Nach den letzten beiden Siegen in der Liga, wussten wir dass uns diesmal eine weit größere Aufgabe erwarten würde. Mit einem Kader von 8 Feldspielerinnen und 2 Torhüterinnen ging es fast schon gewohnt in die Partie. Die sehr gut ausgebildete und bisher noch ungeschlagene Truppe von Trainer Steffen Wohlrab ging als haushoher Favorit in die Partie. Und dies sollte sich leider auch direkt in den ersten Minuten des Spieles zeigen.

Wir begannen in der Defensive viel zu passiv und ließen uns weit an den eigenen 6-Meter-Raum zurückdrängen. Diesen Raum nutzten die Gastgeberinnen dankend aus und kamen fast spielerisch zu einfachen Toren. Auch in der Offensive lief es bei uns alles andere als rund. Wir ließen uns von der offensiven und körperlich sehr großgewachsenen Abwehr der Rödertalbienen beeindrucken und agierten viel zu nervös. In Folge dessen lagen wir in der 10. Spielminute bereits mit 7:1 zurück. Danach konnten wir zwar durch zwei Tore auf 7:3 verkürzen, doch auch das gab uns leider nicht das erforderliche Vertrauen in uns selbst zurück. Bis zur Halbzeit stand unsere Abwehr weiterhin zu defensiv und musste auch zu viele „zweite Bälle“ an die Rödertalbienen abgeben. Diese bauten ihren Vorsprung über die Stationen 9:5 (12. Min.) und 15:8 (21. Min.) letztendlich auf ein 23:15 zur Pause aus.

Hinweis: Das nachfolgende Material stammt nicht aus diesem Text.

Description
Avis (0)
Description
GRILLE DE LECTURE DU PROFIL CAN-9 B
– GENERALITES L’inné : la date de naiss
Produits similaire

Trainer Sascha Thieme hatte also so einige Baustellen auf die er in der Halbzeit eingehen musste. Er forderte zum einen mehr Einsatz in der Abwehr und ein offensiveres Agieren seiner Ladies. Zum anderen bemängelte er das fehlende Selbstvertrauen in die eigenen Offensivaktionen seiner Schützlinge. Mit dem Willen dies umzusetzen ging es also in die zweite Hälfte.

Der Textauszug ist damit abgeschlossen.